======== Listed entries ========
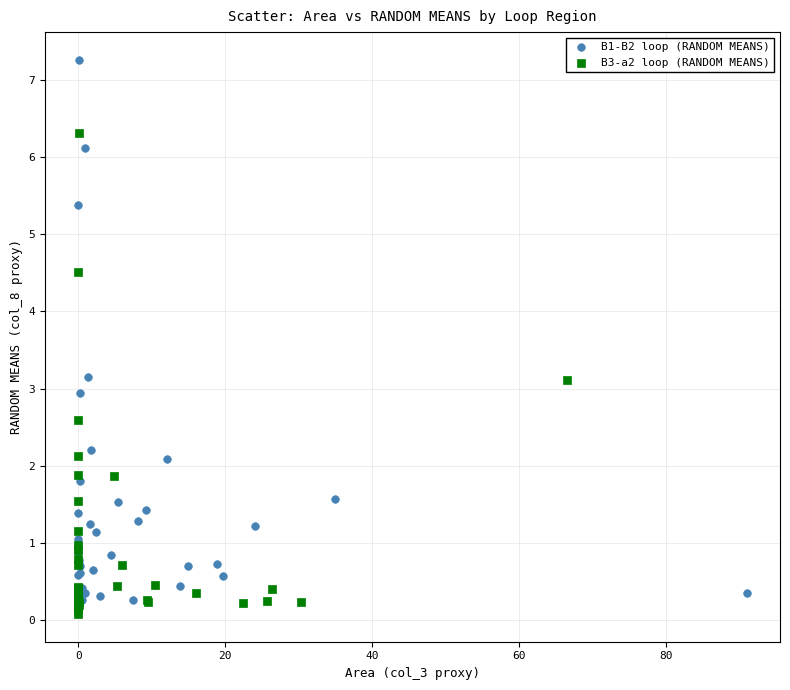

What are all the series names shown in the legend?

B1-B2 loop (RANDOM MEANS), B3-a2 loop (RANDOM MEANS)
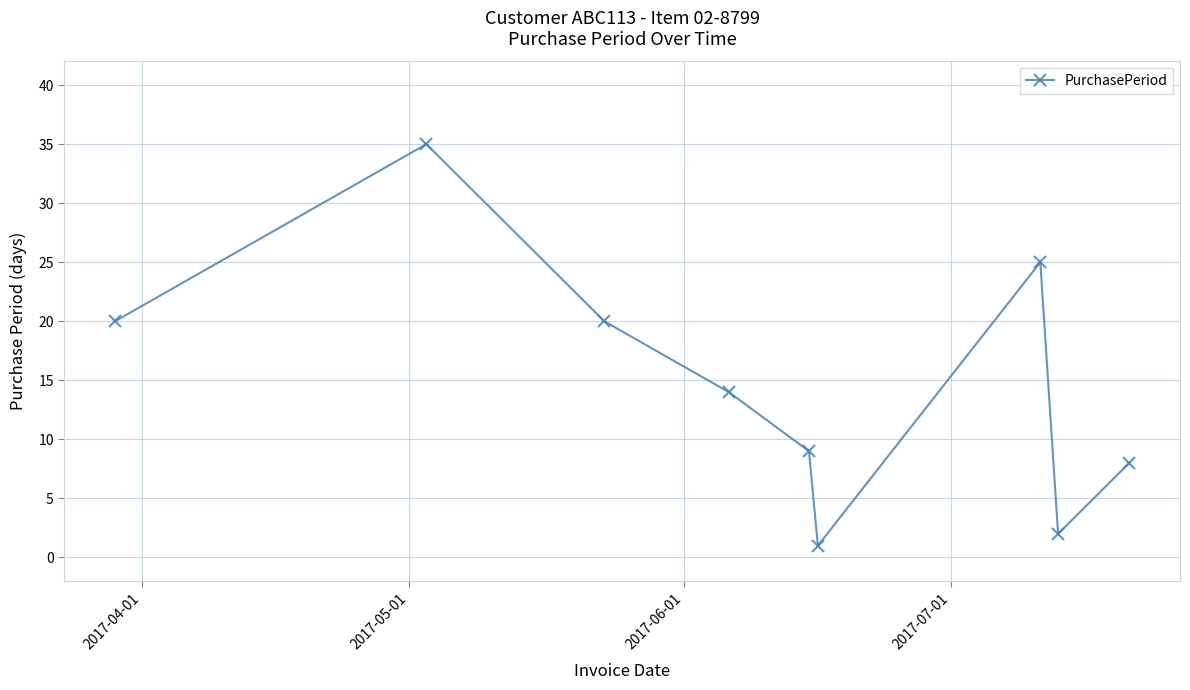

Is this an area chart (filled region under the line)?

No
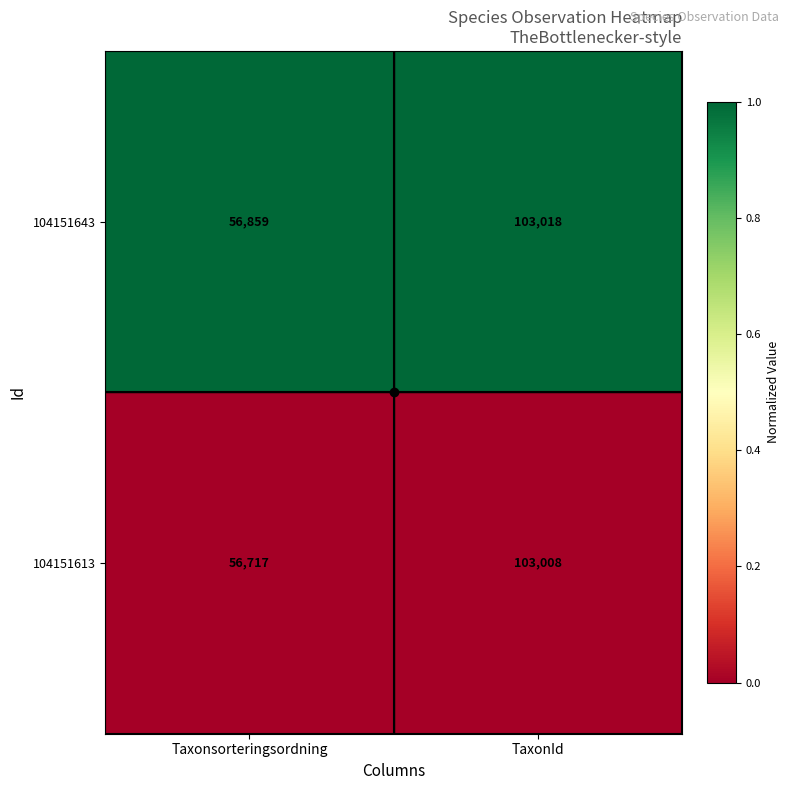

What is the maximum value for 104151643?

103018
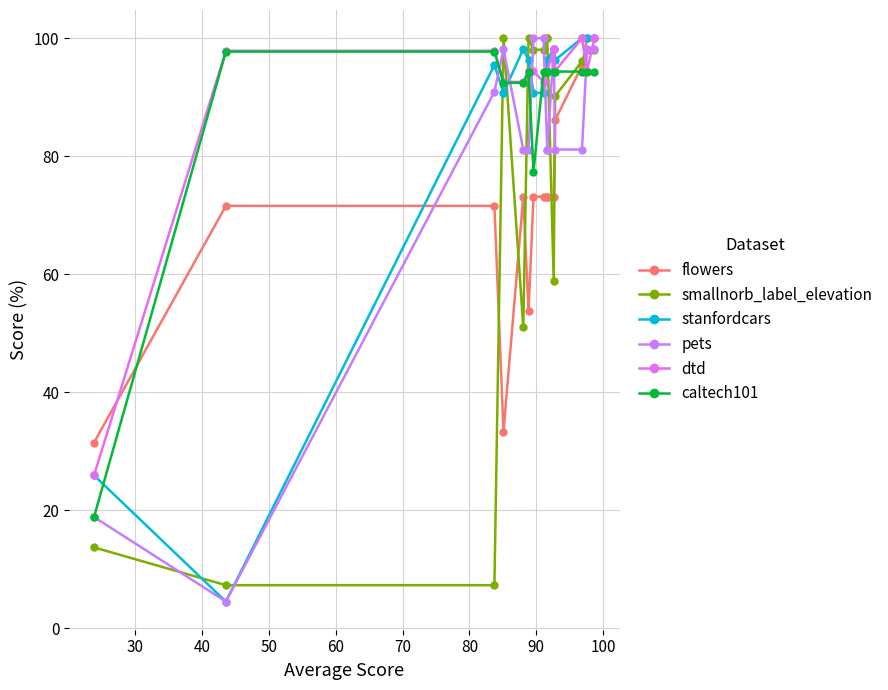

What is the average value of the pets series?

79.6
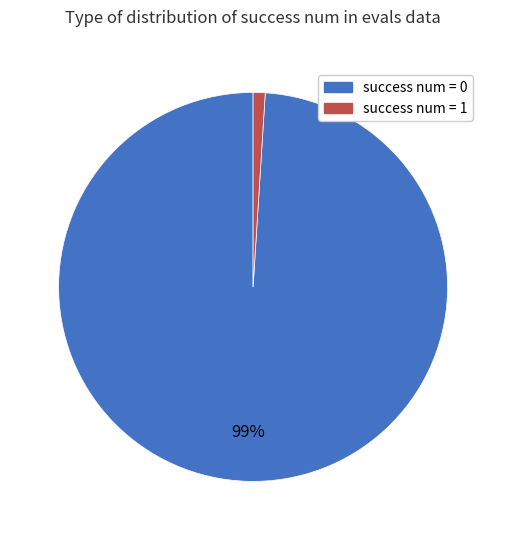

Is there a majority slice in this chart?

Yes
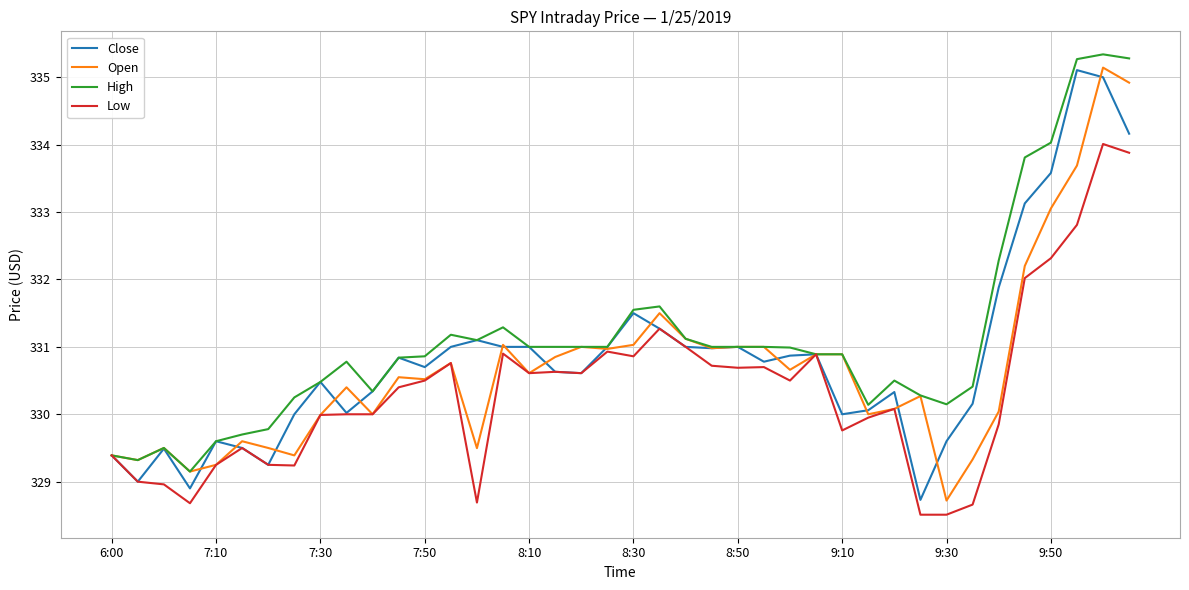

Which series has the largest total across all categories?

High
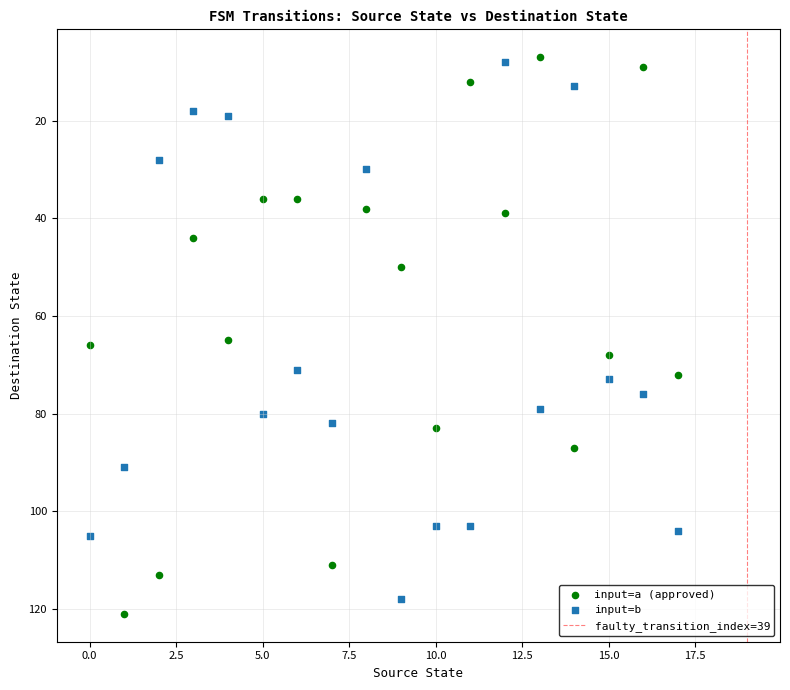

Which series has the largest Y range (max minus min)?

input=a (approved)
========
Rewrite the listing above with every "series" replaced by "trace" and everything else unchanged. Omit the pictures from your answer.

What are all the trace names shown in the legend?

B1-B2 loop (RANDOM MEANS), B3-a2 loop (RANDOM MEANS)

Is this an area chart (filled region under the line)?

No

What is the maximum value for 104151643?

103018

What is the average value of the pets trace?

79.6

Is there a majority slice in this chart?

Yes

Which trace has the largest total across all categories?

High

Which trace has the largest Y range (max minus min)?

input=a (approved)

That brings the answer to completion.